Dolores lifted a hand in a reluctant acknowledgment without bothering to turn all the way around. It was still the most friendly gesture, Jeremy thought, that he’d ever received from her. Mary put her hand out to take her grandmother’s elbow, and the old woman leaned into it. She patted her granddaughter’s arm, clutching her tightly, and let Mary steer her up the path. Beside the sturdy young teenager, Dolores looked brittle and ancient, as if the elephantine calves holding her upright might crack and crumble at any moment.

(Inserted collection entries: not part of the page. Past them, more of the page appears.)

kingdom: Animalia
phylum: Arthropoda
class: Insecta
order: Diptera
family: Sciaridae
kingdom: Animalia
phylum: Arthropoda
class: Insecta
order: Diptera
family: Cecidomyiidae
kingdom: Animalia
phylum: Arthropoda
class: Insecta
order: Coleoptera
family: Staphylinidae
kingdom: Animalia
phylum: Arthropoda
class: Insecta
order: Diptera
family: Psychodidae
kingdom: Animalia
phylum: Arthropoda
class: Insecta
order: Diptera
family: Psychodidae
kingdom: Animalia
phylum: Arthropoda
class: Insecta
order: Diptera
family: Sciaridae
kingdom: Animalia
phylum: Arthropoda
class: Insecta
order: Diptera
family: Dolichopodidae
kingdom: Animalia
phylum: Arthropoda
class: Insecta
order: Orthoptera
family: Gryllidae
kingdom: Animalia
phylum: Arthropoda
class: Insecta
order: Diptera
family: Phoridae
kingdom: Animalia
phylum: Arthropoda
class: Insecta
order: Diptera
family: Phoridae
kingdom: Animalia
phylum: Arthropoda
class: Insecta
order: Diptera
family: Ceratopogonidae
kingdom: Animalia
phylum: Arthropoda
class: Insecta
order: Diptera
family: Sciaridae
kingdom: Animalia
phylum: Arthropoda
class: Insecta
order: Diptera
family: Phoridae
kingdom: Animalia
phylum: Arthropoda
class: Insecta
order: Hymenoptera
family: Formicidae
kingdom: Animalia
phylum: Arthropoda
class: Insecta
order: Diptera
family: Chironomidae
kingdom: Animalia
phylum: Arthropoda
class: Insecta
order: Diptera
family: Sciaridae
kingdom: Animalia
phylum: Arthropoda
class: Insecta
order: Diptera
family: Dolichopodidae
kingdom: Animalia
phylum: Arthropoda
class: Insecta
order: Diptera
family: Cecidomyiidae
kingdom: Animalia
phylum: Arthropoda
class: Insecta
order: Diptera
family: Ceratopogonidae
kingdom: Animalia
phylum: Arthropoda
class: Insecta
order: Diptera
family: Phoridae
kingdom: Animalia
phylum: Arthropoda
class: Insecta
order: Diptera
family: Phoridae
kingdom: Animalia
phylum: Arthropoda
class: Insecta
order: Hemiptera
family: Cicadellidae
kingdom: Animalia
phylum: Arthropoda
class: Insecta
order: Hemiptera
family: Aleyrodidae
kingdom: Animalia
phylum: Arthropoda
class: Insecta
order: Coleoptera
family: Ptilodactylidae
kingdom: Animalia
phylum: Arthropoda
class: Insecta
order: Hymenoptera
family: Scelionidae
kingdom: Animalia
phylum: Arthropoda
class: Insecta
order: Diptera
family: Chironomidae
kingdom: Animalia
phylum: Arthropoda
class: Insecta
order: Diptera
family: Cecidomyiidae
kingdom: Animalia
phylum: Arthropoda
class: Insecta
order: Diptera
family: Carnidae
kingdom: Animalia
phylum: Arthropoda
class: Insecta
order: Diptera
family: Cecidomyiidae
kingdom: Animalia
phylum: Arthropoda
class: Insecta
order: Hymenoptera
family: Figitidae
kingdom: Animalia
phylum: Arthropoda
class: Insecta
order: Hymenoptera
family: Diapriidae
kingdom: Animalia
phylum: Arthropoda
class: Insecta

The whole scenario made Jeremy’s skin crawl. It was the first time he’d heard Claudia referred to as Missus Munger, and with those two words she suddenly appeared twenty years older than she was. Even worse was the fact that this girl—hardly any younger than the girls who came to see his band!—had called him Mr. Munger, a man who by name alone sounded like he should be mowing the lawn on Saturdays and buying life insurance policies. So far, he’d been able to regard Claudia’s new career as an abstract idea, a vague destination that swallowed up her time but nothing that tangibly manifested itself in his day-to-day, but the presence of her student, standing here, brought Claudia the Schoolteacher to life in a way that made him want to run down the hill as fast as he could.
“We’ve got to go,” Jeremy muttered under his breath to Claudia. “We’re really late.”